De acordo com a denunciante, o art. 48, inciso I, da Lei Complementar nº 123/2006 estabelece que “a administração pública poderá realizar processo licitatório destinado exclusivamente à participação de microempresas e empresas de pequeno porte nas contratações cujo valor seja de até R$ 80.000,00 (oitenta mil reais)”.

Entretanto, favorecer micro e pequenas empresas não significa impedir que outras participem da licitação, já que favorecer significa privilegiar e não excluir de cambulhada aqueles que não recebam tal qualificativo, quer dizer que o favorecimento pressupõe a competição.

- Inaplicabilidade da exclusividade de contratação para micro e pequenas empresas

Conforme o art. 48, inciso I, da Lei Complementar nº 123/2006, estabelece que pode haver exclusividade de participação de micro e pequenas empresas em licitação cujo valor seja de até R$ 80 mil. Esse valor, segundo Orientação Normativa da Advocacia-Geral da União (AGU), será definido levando-se em conta o período de vigência do contrato e as possíveis prorrogações para a realização de licitação exclusiva (microempresa, empresa de pequeno porte e sociedade cooperativa).

Dito isso, a empresa menciona que, para fins de limite de valores aptos a ensejar a exclusividade da licitação para micro e pequenas empresas é necessário vislumbrar o valor global da pretensa contratação já levando em conta as possíveis prorrogações legais.

“Assim, conjuga-se a questão do serviço contínuo com o seu prazo máximo em termos de renovações contratuais (art. 57, inciso II, da Lei Federal nº 8.666/93), o que leva à conclusão de que os certames exclusivos para Microempresas e Empresas de Pequeno Porte serão aqueles cujo valor global do objeto para 60 meses de prestação seja igual ou inferior a R$ 80.000,00 (oitenta mil reais)”, cita a denúncia.

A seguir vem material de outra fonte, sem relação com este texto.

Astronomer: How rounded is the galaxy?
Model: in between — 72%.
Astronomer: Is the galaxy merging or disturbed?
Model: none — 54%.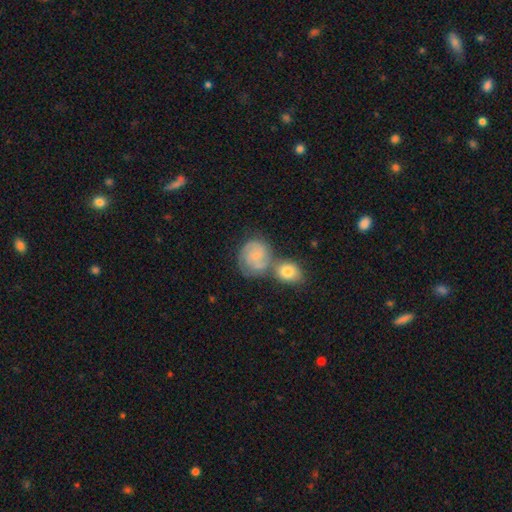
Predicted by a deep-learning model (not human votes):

A empresa conclui o seu argumento alegando que as licitações exclusivas para micro e pequenas empresas, com objetos de prestação continuada, serão possíveis apenas nos casos em que a prestação somar até R$ 1.333,33 mensais ou até R$ 16.000,00 anuais. Em todos os demais casos – isto é, nos quais a prestação somar R$ 1.333,34 mensais ou 16.000,01 anuais ou mais –, a licitação deverá ser realizada sem qualquer restrição à competição, restando aberta a todos e quaisquer licitantes possíveis, inclusive no caso em questão, devido à licitação ter somatório anual na casa de milhões.

Dos pedidos

Diante dos fatos expostos, a empresa requereu ao Tribunal de Contas:

- O conhecimento da presente representação por preencher os requisitos legais;

- A concessão de liminar para suspender o referido certame, até que a Prefeitura de Campo Maior adote as providências para permitir a ampla participação de empresas interessadas;

- No mérito, o total provimento da representação com pedido de medida cautelar sem oitiva da parte contrária, para acolhendo as razões e argumentações mencionadas, determinar que representados adotem as providencias necessárias no sentido de permitir a ampla participação da empresa autora no certame Pregão Eletrônico nº 006/2021, retirando do sistema a exclusividade de participação de microempresas e empresas de pequeno porte.

Outro lado

Procurado pelo Viagora, o prefeito através da assessoria de comunicação, emitiu uma nota sobre o assunto:

"O município de Campo Maior em todos os seus certames cumpre exatamente o que determina a legislação pertinente. No caso da representação, não houve concessão da medida cautelar, visto que o Edital do Pregão Eletrônico N. 006/2021 seguiu todas as normas nos TERMOS DA LEI Nº 10.520, DE 17 DE JULHO DE 2002, DO DECRETO Nº 10.024, DE 20 DE SETEMBRO DE 2019, DA LEI COMPLEMENTAR N° 123, DE 14 DE DEZEMBRO DE 2006, APLICANDO-SE, SUBSIDIARIAMENTE, A LEI Nº 8.666, DE 21 DE JUNHO DE 1993, E AS EXIGÊNCIAS ESTABELECIDAS NO EDITAL. O procedimento se deu de forma eletrônica com total transparência e publicidade, todos os atos foram fundamentados e nenhuma empresa solicitou impugnação ao edital alegando restrição à competividade. Portanto, o município de Campo Maior, irá se manifestar perante a corte de contas, em momento oportuno. Esclarecendo todos os fatos ocorridos no certame, que foram como determina a Lei. Informamos também que o município está a disposição para eventuais esclarecimentos sobre o tema".